If we really wanted to make all schools halfway decent, I suspect we'd have to START with a more equal society. Not hope that a vastly over-burdened, over-demanded-of education system can deliver that. As well as GCSEs and A levels.

2010aQuintessentialOdyssey · 03/03/2010 11:02

"When I was at school there was no choice in primary school and we had a good mix of rich,poor, clever, no so clever and we all seemed to bumble along nicely."

That is how it is here.

There is only ONE LEA - a national one. All schools offer the same in terms of before school club from 7 am, and after school club till 5 pm, with only slight variations.

mazzystartled · 03/03/2010 11:03

OP I kind of agree

DS does not go to the nearest school. WE need pre and afterschool care, and we did not want to send him to a faith school (and our nearest ones, whilst CofE, are surprisingly "churchy") . It is a humungous pain, and I wish we could walk there in 10 minutes rather than 40 or get a bus.

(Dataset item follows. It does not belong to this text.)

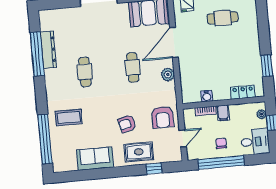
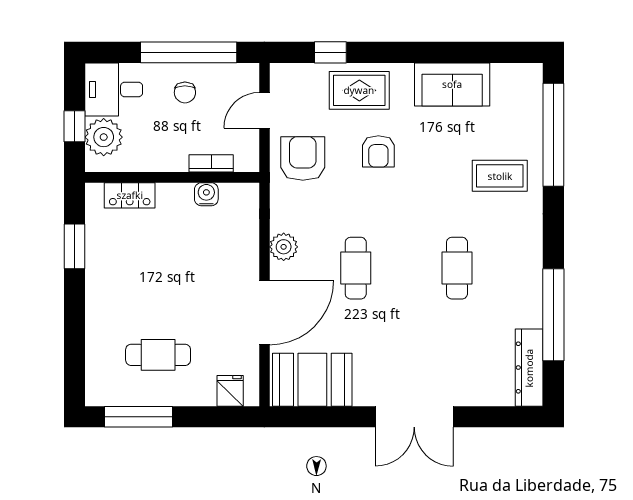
dresser: (48, 50) -> (529, 368), moved
filing cabinet: (223, 113) -> (175, 156), removed
plant: (262, 114) -> (104, 137), width x1.87, depth x1.87
armchair: (127, 124) -> (378, 151), turned 104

I do think if everyone just went to the nearest school (like apparently, according to my mother, we did when I was a girl), it would largely even out a lot of the inequalities, especially if funding was channelled into adressing the problems in the less successful schools.

I do think all this "choice" malarkey in education/healthcare etc is largely a red herring, and simply means the issues of inadequate provision go unaddressed.

SiriusStar · 03/03/2010 11:06

So, if we went back to catchment only, and a failing school in a poor area became outstanding and had the best results etc, etc, you would have people fighting to get into it by moving into high rise flats and problem estates? I just don't think this would happen. What people always seem to skate around is why this happens. Why is it that schools in poorer areas are less successful and are undersubcribed. Is it really the standards of results or is it a bit of snobbery?
I suppose I like to look at things in a simple way but surely, you invest more money, a lot more money where the schools are not up to scratch to improve them.
Or is it that no matter how much money you throw at them, because of the majority of families that send their children to these schools, they are never going to improve enough to make them desirable to parents who live elsewhere?

doubleexpresso · 03/03/2010 11:09

Absolutely agree with you assumetheposition. It's madness here with cars dropping off when they've driven past 3-5 perfectly good schools on their way. It drives me mad. Think of the pollution. Also, (gets on high horse) as we live relatively near London we know people who daily drive to jobs that are 75 plus miles away ... utter madness.